The ever fascinating Atlas Obscura presents a collection of unholy spans, which medieval superstitions credited to master civic planner and engineer, the Devil himself, over the seemingly impossible feats of architecture that ancient crossings imparted to people seeing them for the first time.
Featuring amazing old stone bridges from all over Europe, the article talks about the folklore that grew up around them, with common stories of townspeople striking a deal with Satan to construct a much needed but beyond human-abilities and gravity-defying bridge over rivers and ravines. The Devil agreed to give the mortals their bridge but usually in exchange for the soul of the first to cross it. The Devil was inevitably denied his due because either an over-excited dog ran across first or the villagers sent over a stubborn goat. How they outwitted Satan is preserved in local legend and sometimes commemorated with sculpture and artwork. At one of the hair-pin curves going into a tunnel along the shores of Lugano in Switzerland, there was a relief of the Devil coming out of the cliff-face—I wonder if there was some similar tale about connecting the region overland as well as by sea.

zarathustra's roundelay

Via Nag on the Lake's other blog, there is some interesting background on writer Friedrich Nietzsche's typewriter of choice—at least for a time—the very steam-punk and boldly designed Malling-Hansen Writing Ball. The philosopher ordered this model for portability and quietness—sort of a tablet computer for the late Victorian Age, but lack of manuscripts finished on the Writing Ball, which resembles a brain-scanner with its spherical keyboard suspended over a curved parchment, suggest that Nietzsche had difficulty mastering the interface, which is a contemporary problem too. Be sure to check out Nag on the Lake for a wealth of daily curiosities.

Friday 26 July 2013

yoknaparawpha county-line

There is an interesting project called Placing Literature that aims to map out the correspondence between real and fictional places. The work in progress is a bit top-heavy with contemporary and anglophone works (who wouldn't mark Dresden with Slaughter House Five or Nordhausen with Gravity's Rainbow, unless they have yet to discover it?), but invites anyone's push-pins. What real-make-believe settings would you add? I wonder how a real-world map might figure in a universe, some cannon of works that only reference humanity and human-conventions sparingly.


cognation or parts-of-speech

A discussion with a linguist on the radio about the tendency not just for minority and endangered languages and dialects not only to cannibalise terminology from overpowering and domineering tongues with a colonial-metropolitan status, incorporating more and more elements of English (the lingua franca), but also of the cannibalism of so-called killer languages.

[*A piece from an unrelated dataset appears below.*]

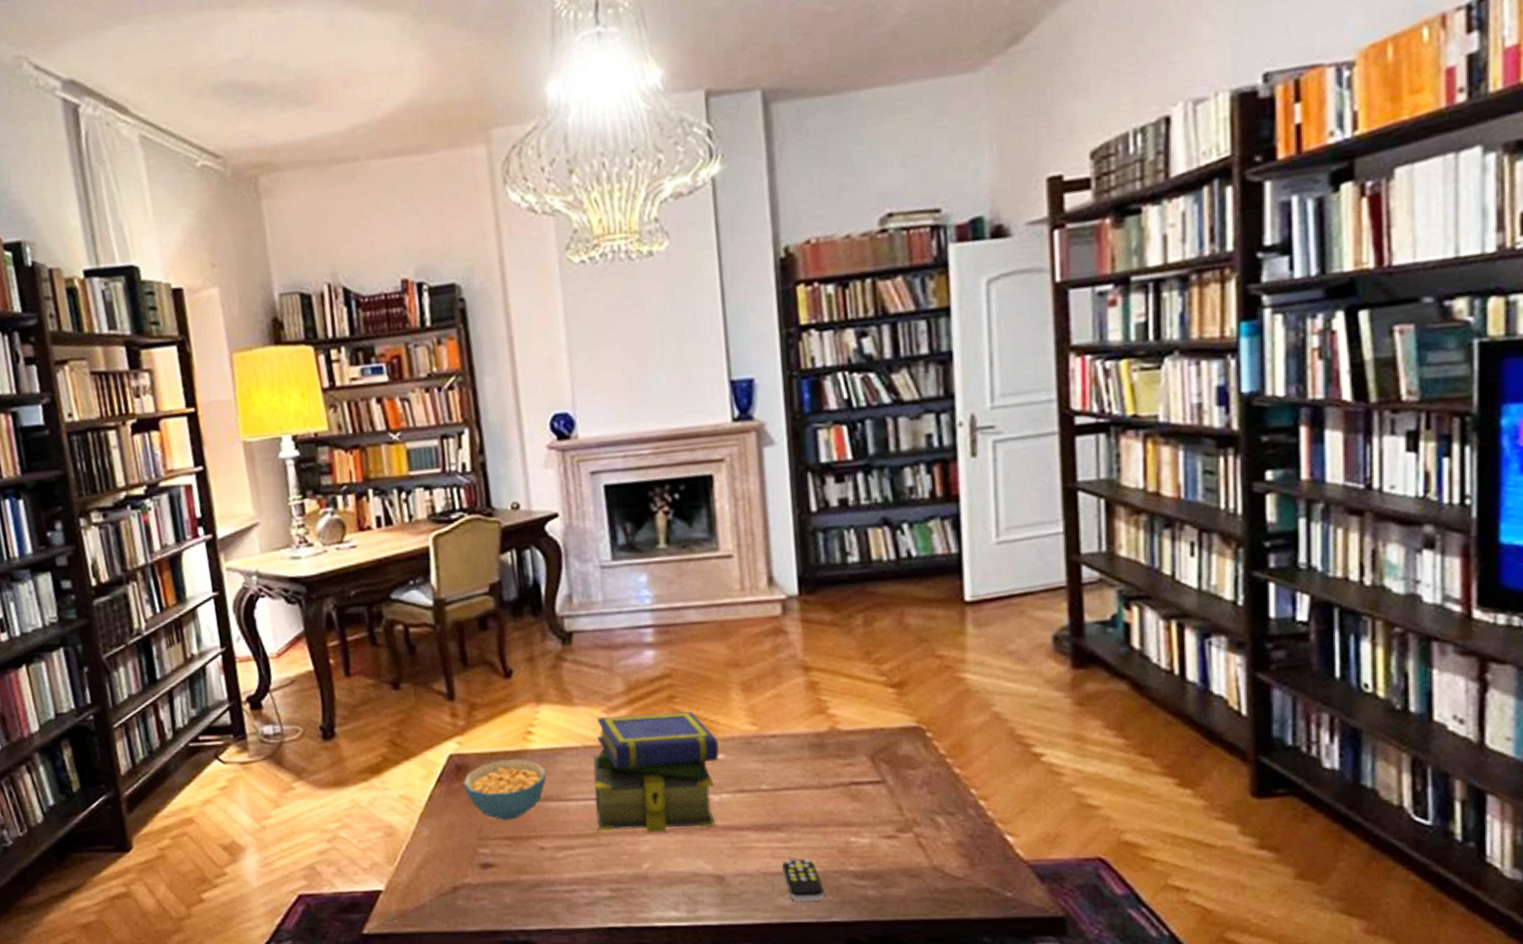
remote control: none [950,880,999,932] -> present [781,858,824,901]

Beyond encroachment and influence and the convergence and separate goings of languages, which is something evolving while grammar and purity play an assertive game of catch-up, the greater threat to idioms and identity (since the conduits of thought are not always easy work for an interpreter or translator and surely differently formed according to one's native speech) was encapsulated by an older term called glottophagie (a French professor Jean-Louis Calvert coined the word in 1974 after anthropophagy, human cannibalism) that describes the death of a language through the loss of allegiance and functional literacy. Pressure in whatever form to abandon part of one's heritage does not, I think, serve to enhance communication or understanding.